* _Your instructions_:
Copy out, word for word, the lines of the listing from the line containing "phylum: Rhodophyta" to the line containing "collection date: 1979-06-23", including both of those lines.

* _Records for the task_:
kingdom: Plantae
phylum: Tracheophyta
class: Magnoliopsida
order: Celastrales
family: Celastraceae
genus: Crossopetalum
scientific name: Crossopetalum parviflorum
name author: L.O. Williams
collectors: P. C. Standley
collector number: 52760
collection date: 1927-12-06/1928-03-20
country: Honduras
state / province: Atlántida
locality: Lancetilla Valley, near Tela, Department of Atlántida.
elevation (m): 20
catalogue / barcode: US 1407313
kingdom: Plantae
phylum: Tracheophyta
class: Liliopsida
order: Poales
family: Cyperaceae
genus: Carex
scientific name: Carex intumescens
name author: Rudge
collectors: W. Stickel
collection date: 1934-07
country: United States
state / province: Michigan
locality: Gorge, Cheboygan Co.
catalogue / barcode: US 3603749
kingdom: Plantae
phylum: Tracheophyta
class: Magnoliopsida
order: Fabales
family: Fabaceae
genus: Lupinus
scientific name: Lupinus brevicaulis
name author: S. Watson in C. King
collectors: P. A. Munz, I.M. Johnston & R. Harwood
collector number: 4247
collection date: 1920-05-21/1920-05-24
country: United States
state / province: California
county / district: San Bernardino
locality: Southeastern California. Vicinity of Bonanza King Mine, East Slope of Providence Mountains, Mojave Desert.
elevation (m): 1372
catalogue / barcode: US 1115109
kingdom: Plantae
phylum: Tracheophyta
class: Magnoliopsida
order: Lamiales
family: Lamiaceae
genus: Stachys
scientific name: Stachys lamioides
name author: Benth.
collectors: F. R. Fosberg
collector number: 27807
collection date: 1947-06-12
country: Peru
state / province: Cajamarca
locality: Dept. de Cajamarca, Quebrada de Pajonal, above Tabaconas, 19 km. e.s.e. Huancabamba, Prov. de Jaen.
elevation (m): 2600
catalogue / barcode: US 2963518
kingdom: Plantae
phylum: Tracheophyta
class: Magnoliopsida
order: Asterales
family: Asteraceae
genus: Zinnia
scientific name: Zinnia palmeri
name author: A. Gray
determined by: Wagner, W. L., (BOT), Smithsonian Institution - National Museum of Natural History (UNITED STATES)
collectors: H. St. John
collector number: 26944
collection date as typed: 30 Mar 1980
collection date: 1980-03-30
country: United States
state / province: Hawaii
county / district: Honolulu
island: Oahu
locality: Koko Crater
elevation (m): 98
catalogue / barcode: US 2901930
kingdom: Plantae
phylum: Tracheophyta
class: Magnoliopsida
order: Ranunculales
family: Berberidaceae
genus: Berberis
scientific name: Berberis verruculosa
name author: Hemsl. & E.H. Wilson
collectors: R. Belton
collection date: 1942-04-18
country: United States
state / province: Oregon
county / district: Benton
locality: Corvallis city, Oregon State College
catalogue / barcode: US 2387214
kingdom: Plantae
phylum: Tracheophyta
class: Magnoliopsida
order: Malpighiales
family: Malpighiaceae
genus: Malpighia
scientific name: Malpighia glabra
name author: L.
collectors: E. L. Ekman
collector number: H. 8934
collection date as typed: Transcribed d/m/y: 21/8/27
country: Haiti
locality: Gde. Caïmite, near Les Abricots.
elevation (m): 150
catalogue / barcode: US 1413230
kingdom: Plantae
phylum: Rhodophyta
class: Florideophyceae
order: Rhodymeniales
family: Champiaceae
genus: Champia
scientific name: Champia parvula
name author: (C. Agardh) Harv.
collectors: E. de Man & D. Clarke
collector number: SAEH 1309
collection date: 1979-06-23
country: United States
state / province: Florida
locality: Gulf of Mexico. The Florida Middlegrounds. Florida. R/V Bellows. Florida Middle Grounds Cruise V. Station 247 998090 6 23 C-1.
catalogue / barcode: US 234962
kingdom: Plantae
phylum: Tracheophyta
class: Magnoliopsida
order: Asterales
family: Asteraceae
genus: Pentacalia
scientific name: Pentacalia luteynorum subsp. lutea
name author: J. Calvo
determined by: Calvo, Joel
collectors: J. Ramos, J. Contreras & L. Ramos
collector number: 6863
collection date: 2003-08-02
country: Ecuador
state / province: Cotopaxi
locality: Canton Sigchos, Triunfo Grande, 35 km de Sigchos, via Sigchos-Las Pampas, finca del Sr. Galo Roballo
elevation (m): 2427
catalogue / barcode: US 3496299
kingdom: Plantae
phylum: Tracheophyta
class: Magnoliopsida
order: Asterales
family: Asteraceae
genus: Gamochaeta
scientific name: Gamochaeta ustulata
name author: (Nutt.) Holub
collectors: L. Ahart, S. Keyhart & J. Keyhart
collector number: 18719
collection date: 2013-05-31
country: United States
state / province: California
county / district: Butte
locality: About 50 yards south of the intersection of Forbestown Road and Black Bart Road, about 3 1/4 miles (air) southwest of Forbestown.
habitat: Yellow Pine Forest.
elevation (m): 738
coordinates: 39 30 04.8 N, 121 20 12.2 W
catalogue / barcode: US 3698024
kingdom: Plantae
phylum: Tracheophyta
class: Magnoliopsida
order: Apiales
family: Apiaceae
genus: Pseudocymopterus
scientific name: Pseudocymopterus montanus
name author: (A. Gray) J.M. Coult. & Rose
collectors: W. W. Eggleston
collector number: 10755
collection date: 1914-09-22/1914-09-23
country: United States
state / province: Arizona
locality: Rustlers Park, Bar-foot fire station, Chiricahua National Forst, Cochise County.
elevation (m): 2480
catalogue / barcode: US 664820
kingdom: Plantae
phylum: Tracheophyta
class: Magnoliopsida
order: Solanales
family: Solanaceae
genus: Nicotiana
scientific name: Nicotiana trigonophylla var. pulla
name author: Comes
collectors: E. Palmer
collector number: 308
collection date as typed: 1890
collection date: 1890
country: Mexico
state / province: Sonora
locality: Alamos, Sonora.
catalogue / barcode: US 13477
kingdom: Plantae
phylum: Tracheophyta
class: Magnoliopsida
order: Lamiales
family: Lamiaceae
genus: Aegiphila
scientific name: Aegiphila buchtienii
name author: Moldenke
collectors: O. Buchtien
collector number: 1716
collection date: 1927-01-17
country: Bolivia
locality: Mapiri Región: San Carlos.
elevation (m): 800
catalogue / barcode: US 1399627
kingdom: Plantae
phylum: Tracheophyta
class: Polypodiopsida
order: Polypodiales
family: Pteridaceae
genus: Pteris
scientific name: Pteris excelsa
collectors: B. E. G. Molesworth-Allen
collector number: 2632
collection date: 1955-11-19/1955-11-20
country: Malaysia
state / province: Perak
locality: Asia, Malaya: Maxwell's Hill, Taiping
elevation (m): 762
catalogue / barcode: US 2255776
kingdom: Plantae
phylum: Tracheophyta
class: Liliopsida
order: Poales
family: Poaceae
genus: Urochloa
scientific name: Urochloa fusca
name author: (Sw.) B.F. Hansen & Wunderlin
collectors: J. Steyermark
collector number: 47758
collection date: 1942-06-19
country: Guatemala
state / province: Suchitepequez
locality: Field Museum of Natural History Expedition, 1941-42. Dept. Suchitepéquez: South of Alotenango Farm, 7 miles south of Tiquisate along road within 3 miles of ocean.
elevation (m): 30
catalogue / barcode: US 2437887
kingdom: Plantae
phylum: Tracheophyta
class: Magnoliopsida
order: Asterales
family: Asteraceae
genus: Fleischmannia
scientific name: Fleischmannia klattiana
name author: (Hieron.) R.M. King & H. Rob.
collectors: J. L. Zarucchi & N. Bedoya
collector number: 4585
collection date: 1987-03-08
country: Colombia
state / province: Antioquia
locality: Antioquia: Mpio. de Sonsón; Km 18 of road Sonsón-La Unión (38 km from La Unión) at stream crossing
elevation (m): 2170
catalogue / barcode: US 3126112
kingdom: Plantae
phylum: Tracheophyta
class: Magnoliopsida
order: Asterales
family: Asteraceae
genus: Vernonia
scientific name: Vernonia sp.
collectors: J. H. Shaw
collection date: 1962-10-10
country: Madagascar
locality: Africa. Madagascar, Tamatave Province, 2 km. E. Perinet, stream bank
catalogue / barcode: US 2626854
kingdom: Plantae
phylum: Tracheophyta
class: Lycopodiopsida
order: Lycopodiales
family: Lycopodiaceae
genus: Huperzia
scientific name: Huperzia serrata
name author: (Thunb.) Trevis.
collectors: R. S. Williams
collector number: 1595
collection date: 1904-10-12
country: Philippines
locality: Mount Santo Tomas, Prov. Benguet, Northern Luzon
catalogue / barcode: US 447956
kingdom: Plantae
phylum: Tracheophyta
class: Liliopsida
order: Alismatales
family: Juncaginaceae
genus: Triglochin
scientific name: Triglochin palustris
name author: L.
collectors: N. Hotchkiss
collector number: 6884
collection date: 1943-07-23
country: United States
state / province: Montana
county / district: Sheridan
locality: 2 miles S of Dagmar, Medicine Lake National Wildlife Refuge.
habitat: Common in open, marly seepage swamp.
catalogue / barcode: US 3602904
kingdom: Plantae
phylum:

* _Worked answer_:
phylum: Rhodophyta
class: Florideophyceae
order: Rhodymeniales
family: Champiaceae
genus: Champia
scientific name: Champia parvula
name author: (C. Agardh) Harv.
collectors: E. de Man & D. Clarke
collector number: SAEH 1309
collection date: 1979-06-23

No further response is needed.